• _PASSAGE TO READ_

════════

Plan B is meant as simply that: a backup plan. It should not be seen as a primary method of birth control. I fear that if it becomes more easily available, people will be less cautious before intercourse because they know that it is relatively easy to obtain Plan B after sex. Compared to condoms and a daily birth control pill, Plan B is only 89 percent effective, while male condoms, when used correctly, are 98 percent effective. Female condoms are 95 percent effective, and the pill is 95-99.9 percent effective. Clearly, pre-intercourse methods of birth control have higher success rates and therefore should be the preferred method.
Many people do not have sufficient knowledge of Plan B, and may not know that it isn't the most effective method of birth control. By making it more accessible without forcing people to learn about it, some may use Plan B improperly as their main form of birth control. This could lead to more unwanted pregnancies, since it is not as effective as other methods, as well as some uncomfortable side effects such as intense nausea.

════════

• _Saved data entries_
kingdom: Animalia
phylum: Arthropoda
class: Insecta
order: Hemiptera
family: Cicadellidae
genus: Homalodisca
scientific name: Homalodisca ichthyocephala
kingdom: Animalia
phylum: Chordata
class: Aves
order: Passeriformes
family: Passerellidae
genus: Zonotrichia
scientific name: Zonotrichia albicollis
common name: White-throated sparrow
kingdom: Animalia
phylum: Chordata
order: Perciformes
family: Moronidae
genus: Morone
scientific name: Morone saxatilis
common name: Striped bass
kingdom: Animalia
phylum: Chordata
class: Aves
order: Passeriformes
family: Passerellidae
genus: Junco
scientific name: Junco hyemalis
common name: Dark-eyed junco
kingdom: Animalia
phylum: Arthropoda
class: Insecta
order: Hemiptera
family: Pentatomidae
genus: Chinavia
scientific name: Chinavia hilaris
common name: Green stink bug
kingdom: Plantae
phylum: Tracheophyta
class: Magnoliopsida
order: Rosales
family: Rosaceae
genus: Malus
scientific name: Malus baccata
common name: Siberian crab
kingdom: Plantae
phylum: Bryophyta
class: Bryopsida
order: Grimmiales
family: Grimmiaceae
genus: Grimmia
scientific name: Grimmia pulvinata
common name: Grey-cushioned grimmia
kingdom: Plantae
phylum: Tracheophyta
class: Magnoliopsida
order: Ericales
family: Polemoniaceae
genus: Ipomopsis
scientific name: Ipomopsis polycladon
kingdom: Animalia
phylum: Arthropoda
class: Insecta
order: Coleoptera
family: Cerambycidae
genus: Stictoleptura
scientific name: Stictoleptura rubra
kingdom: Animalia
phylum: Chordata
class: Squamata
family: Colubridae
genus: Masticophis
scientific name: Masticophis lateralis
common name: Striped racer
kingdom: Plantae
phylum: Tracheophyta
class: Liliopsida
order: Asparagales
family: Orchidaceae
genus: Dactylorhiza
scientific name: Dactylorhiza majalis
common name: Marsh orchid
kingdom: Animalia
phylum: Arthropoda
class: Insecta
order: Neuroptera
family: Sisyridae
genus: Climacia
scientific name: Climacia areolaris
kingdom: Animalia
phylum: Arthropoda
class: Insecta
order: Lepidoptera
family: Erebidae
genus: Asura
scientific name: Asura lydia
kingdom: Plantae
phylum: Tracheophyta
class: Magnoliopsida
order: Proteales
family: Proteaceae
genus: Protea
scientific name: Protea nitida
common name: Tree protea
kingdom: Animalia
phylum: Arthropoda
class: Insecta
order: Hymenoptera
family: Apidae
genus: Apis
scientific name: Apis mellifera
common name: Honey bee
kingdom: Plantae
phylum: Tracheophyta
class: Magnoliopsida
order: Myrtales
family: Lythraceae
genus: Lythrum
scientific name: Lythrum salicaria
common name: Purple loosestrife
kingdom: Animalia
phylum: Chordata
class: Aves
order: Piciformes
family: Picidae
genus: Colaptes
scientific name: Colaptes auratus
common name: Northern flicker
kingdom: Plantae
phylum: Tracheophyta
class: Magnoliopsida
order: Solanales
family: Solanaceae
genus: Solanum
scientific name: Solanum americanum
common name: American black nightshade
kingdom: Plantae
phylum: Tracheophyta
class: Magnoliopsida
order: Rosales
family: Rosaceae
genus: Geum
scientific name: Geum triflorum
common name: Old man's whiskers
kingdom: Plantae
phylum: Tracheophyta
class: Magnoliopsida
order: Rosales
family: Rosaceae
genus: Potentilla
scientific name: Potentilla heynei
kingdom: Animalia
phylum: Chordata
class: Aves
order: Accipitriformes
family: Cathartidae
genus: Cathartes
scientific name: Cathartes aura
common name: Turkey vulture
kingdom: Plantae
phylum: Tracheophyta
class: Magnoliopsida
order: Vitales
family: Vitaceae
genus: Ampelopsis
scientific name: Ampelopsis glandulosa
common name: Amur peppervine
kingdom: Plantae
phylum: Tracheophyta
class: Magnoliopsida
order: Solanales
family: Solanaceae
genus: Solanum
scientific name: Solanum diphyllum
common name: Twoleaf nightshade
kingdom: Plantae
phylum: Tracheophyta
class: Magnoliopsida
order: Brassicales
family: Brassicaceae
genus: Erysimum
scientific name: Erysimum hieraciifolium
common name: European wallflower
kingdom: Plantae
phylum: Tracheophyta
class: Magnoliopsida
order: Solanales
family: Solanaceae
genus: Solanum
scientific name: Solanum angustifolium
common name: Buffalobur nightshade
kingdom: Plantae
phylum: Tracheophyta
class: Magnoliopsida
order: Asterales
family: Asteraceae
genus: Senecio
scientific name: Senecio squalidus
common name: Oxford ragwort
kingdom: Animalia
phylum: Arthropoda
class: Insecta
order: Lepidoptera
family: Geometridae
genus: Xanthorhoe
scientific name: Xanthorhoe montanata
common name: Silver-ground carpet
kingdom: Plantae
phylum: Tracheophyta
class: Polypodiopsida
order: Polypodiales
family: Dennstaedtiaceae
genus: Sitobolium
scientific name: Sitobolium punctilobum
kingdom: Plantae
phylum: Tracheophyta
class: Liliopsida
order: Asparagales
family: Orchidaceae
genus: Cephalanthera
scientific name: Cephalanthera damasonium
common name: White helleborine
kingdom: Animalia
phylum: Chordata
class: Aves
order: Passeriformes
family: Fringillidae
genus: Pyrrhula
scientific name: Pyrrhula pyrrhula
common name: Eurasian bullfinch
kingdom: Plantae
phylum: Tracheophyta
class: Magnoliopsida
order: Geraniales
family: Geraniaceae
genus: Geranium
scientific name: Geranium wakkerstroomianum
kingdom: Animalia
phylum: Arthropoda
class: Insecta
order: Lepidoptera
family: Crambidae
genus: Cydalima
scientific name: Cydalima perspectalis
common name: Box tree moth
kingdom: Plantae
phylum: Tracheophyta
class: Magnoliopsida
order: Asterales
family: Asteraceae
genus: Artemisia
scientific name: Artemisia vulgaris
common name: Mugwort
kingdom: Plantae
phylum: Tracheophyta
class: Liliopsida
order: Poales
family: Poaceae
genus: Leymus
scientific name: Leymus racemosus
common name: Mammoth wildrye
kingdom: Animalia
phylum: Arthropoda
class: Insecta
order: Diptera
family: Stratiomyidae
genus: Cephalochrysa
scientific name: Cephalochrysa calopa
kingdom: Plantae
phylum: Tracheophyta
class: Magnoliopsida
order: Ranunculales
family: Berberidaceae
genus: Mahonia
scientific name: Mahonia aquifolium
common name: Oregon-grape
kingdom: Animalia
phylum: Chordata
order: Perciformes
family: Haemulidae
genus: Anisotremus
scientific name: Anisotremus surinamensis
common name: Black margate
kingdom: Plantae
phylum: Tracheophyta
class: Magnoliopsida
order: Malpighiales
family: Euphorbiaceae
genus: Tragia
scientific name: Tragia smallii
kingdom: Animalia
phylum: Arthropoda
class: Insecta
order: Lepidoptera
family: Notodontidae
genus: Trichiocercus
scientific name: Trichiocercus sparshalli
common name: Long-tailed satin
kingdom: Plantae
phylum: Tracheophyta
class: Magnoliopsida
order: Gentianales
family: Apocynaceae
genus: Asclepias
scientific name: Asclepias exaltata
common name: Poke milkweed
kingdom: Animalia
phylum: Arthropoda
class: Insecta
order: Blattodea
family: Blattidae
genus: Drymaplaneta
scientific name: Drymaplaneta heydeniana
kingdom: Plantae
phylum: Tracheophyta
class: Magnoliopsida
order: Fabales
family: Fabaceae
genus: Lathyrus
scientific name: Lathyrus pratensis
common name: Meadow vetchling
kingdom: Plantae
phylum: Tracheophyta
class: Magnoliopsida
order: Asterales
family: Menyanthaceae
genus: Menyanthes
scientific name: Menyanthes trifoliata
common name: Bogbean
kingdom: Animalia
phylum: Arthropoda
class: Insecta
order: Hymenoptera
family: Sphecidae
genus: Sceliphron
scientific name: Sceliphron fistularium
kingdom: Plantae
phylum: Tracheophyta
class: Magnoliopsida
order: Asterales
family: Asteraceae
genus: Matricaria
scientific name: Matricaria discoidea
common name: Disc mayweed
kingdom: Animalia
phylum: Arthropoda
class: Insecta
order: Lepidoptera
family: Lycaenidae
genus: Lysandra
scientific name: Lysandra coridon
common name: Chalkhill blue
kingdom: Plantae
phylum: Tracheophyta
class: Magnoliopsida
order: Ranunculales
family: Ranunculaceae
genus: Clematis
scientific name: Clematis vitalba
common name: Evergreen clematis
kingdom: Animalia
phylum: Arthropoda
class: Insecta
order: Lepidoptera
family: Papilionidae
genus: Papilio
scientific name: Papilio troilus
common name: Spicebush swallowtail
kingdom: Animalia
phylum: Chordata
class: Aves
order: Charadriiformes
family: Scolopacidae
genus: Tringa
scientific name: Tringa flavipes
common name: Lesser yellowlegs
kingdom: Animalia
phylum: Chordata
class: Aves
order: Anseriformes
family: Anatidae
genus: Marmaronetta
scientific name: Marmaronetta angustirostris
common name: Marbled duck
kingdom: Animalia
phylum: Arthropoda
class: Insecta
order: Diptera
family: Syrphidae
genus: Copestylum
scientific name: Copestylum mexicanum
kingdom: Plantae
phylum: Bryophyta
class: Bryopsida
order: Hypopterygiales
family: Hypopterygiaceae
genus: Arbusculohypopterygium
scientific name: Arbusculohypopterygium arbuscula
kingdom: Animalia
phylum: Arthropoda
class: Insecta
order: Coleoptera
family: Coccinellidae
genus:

════════

• _EXERCISE_
Please copy the passage on Plan B, starting with "Plan B is meant" and going on through "the preferred method.", and change "backup plan" to "safety net".

• _RESPONSE_
Plan B is meant as simply that: a safety net. It should not be seen as a primary method of birth control. I fear that if it becomes more easily available, people will be less cautious before intercourse because they know that it is relatively easy to obtain Plan B after sex. Compared to condoms and a daily birth control pill, Plan B is only 89 percent effective, while male condoms, when used correctly, are 98 percent effective. Female condoms are 95 percent effective, and the pill is 95-99.9 percent effective. Clearly, pre-intercourse methods of birth control have higher success rates and therefore should be the preferred method.